======== Dokumentausschnitt

Gericht: Saarländisches Oberlandesgericht
Beschluss verkündet am 09.01.2006
Aktenzeichen: 1 W 319/05
Rechtsgebiete: ZPO


Vorschriften:

ZPO §§ 567 ff
ZPO § 793
ZPO § 890
ZPO § 890 Abs. 1
ZPO § 890 Abs. 2
ZPO § 891
ZPO § 928
ZPO § 929 Abs. 1
ZPO § 936
Diese Entscheidung enthält keinen zur Veröffentlichung bestimmten Leitsatz.
SAARLÄNDISCHES OBERLANDESGERICHT BESCHLUSS

1 W 319/05

In Sachen

wegen Unterlassung wettbewerbswidriger Werbung

(hier: sofortige Beschwerde der Schuldnerin gegen die Verhängung eines Ordnungsgeldes)

hat der 1. Zivilsenat des Saarländischen Oberlandesgerichts

durch den Vorsitzenden Richter am Oberlandesgericht Theis, die Richterin am Oberlandesgericht Dr. Kuhn-Krüger und den Richter am Oberlandesgericht Schmidt

am 9. Januar 2006

beschlossen:

Tenor:

1.) Die sofortige Beschwerde der Schuldnerin gegen den Beschluss der Kammer für Handelssachen II des Landgerichts Saarbrücken vom 5. Oktober 2005 - Az.: 7 II O 69/05 - wird zurückgewiesen.

2.) Die Kosten des Beschwerdeverfahrens fallen der Schuldnerin zur Last.

3.) Der Streitwert des Beschwerdeverfahrens wird auf 10.000,-- € festgesetzt.

Gründe:

Die form- und fristgerecht eingelegte sofortige Beschwerde der Schuldnerin ist gemäß §§ 890 Abs. 1; 891; 793, 567 ff ZPO zulässig.

Dem Rechtsmittel muss jedoch in der Sache der Erfolg versagt bleiben, weil die durch den angefochtenen Beschluss erfolgte Festsetzung eines Ordnungsgeldes gegen die Schuldnerin zulässig und sachlich gerechtfertigt ist. Die Zulässigkeit der angefochtenen Vollstreckungsmaßnahme ergibt sich aus §§ 936, 928, 890 ZPO. Die Ordnungsmittelfestsetzung erfolgte auf Grund eines wirksamen Titels in Gestalt der von dem Landgericht erlassenen einstweiligen Verfügung vom 2. Juni 2005 (Az.: 7 II O 69/05; Bl. 14 f d. A.). Diese einstweilige Verfügung enthält die gemäß § 890 Abs. 2 ZPO erforderliche Ordnungsmittelandrohung und wurde der Schuldnerin am 7. Juni 2005 ordnungsgemäß zugestellt (Bl. 30 d. A.). Einer Vollstreckungsklausel bedurfte es im Hinblick auf §§ 936, 929 Abs. 1 ZPO nicht.

Die von der Gläubigerin erwirkte Festsetzung eines Ordnungsgeldes in Höhe von 10.000,-- € sowie - ersatzweise - einer an dem Vorstand der Schuldnerin zu vollziehenden Ordnungshaft von 14 Tagen ist auch sachlich gerechtfertigt, da der Schuldnerin ein mehrfacher Verstoß gegen die einstweilige Verfügung anzulasten ist.

================
======== Material

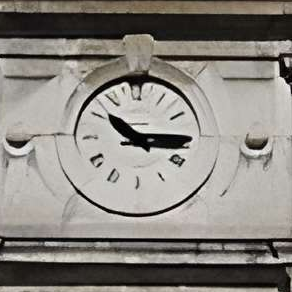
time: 10:15
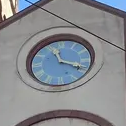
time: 11:18
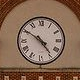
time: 4:50
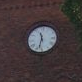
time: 11:32
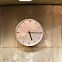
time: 5:15
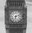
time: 6:12
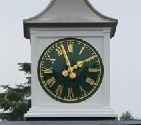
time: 1:57
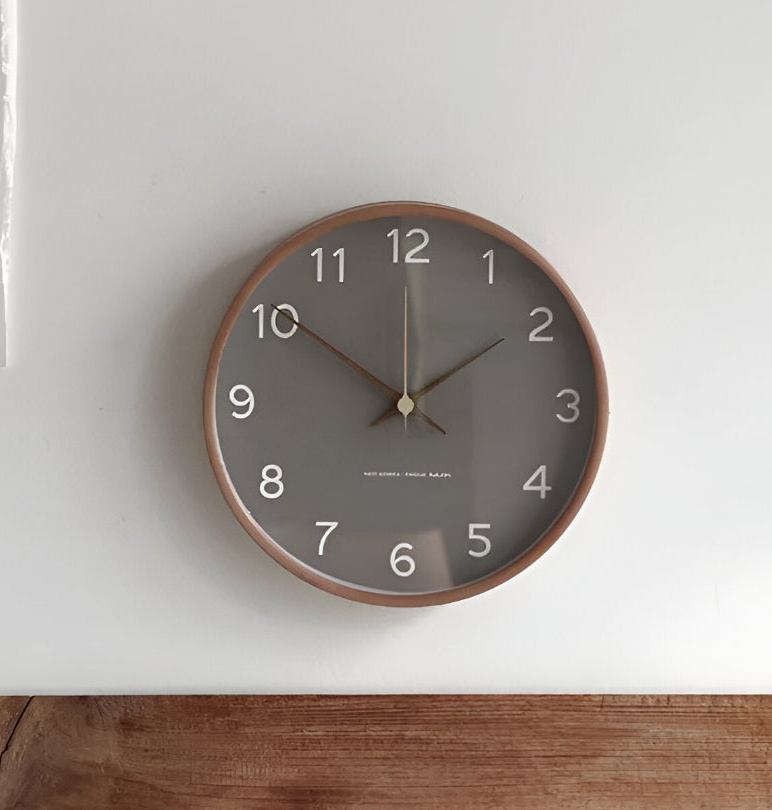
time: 1:50
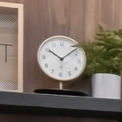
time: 10:07
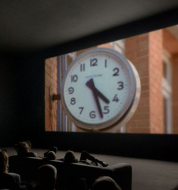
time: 4:27
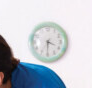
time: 3:30
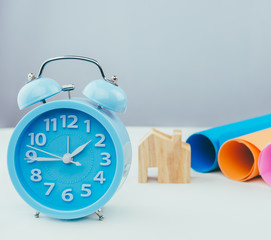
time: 1:44
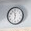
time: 11:32
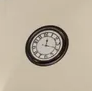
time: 12:18
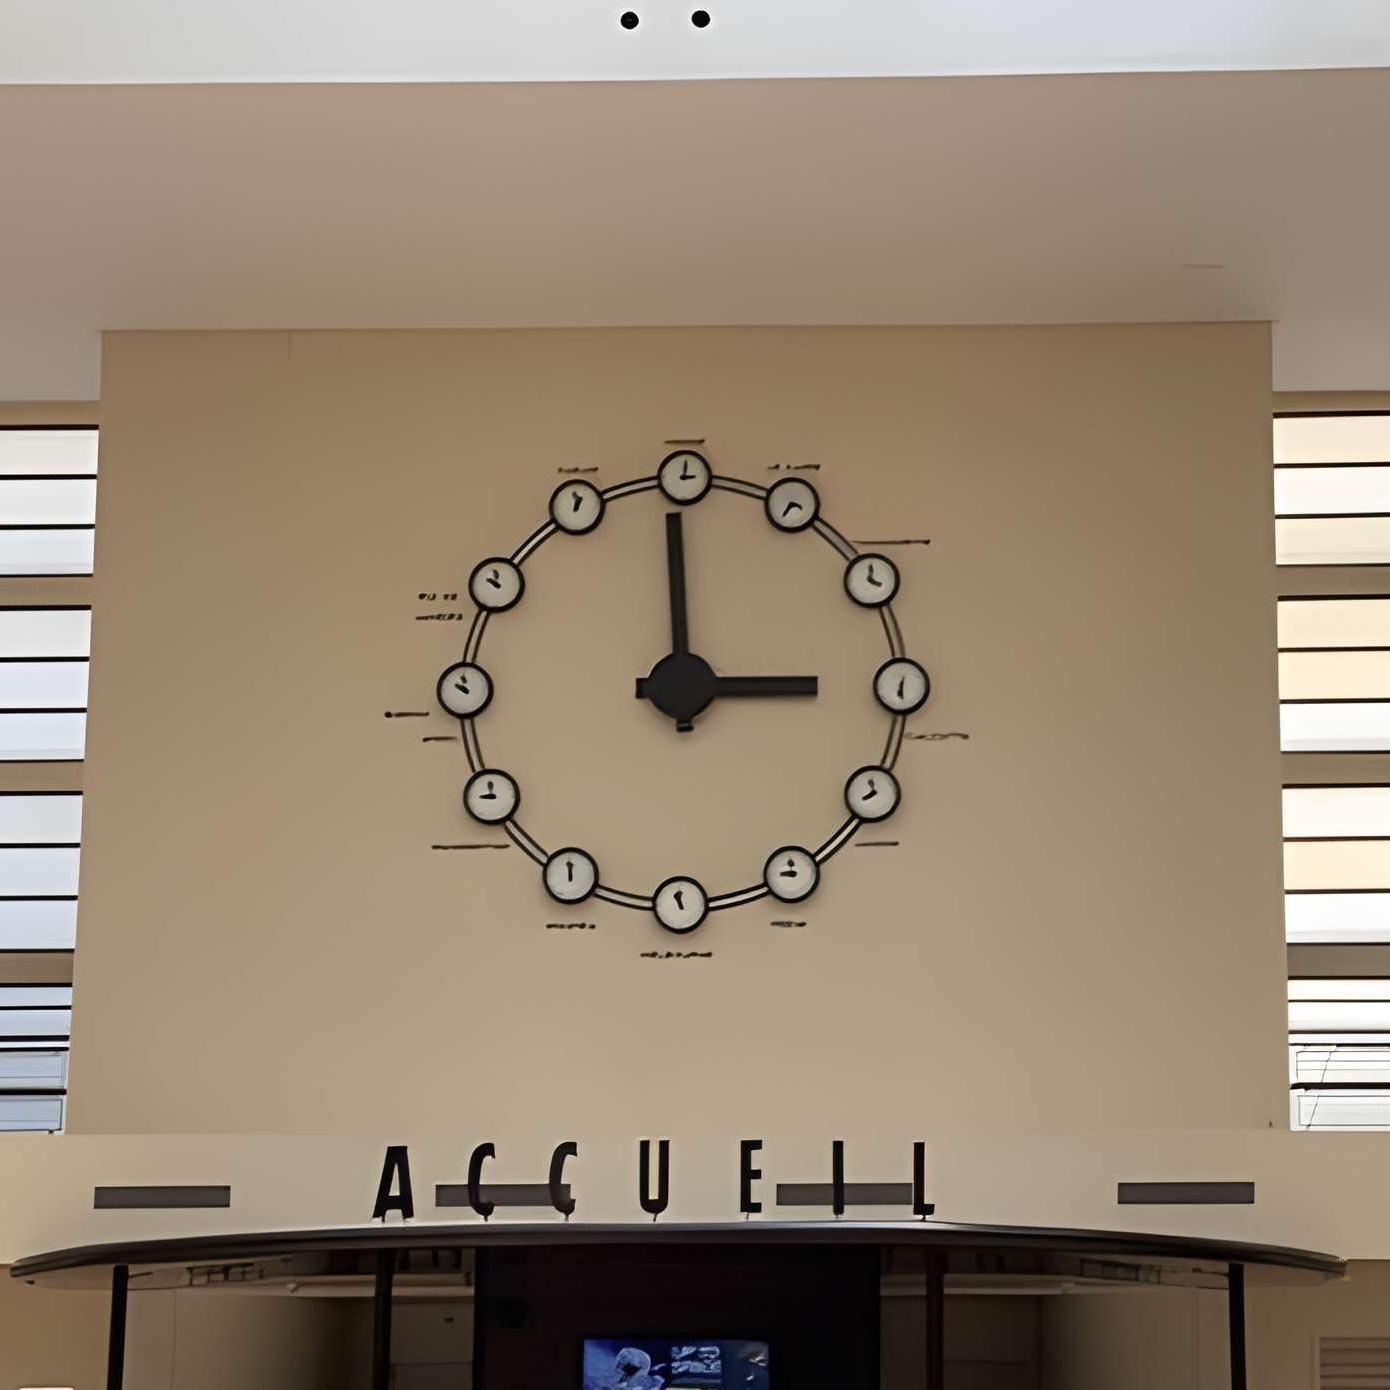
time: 2:59
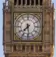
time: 7:28
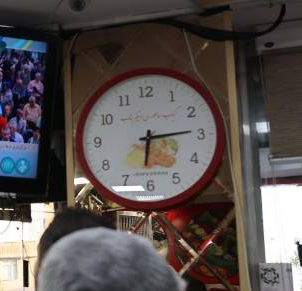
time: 6:14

================

Aufgaben:
**a.** Liste alle Richterinnen und Richter auf, die laut Dokumentausschnitt an dem Beschluss mitgewirkt haben, jeweils mit ihrer Amtsbezeichnung.
**b.** Schreibe sämtliche Zeilen aus dem Abschnitt Material wortgetreu ab und lass die Bilder dabei weg.

Ergebnisse je Aufgabe:
**a.**
Vorsitzender Richter am Oberlandesgericht Theis
Richterin am Oberlandesgericht Dr. Kuhn-Krüger
Richter am Oberlandesgericht Schmidt

**b.**
time: 10:15
time: 11:18
time: 4:50
time: 11:32
time: 5:15
time: 6:12
time: 1:57
time: 1:50
time: 10:07
time: 4:27
time: 3:30
time: 1:44
time: 11:32
time: 12:18
time: 2:59
time: 7:28
time: 6:14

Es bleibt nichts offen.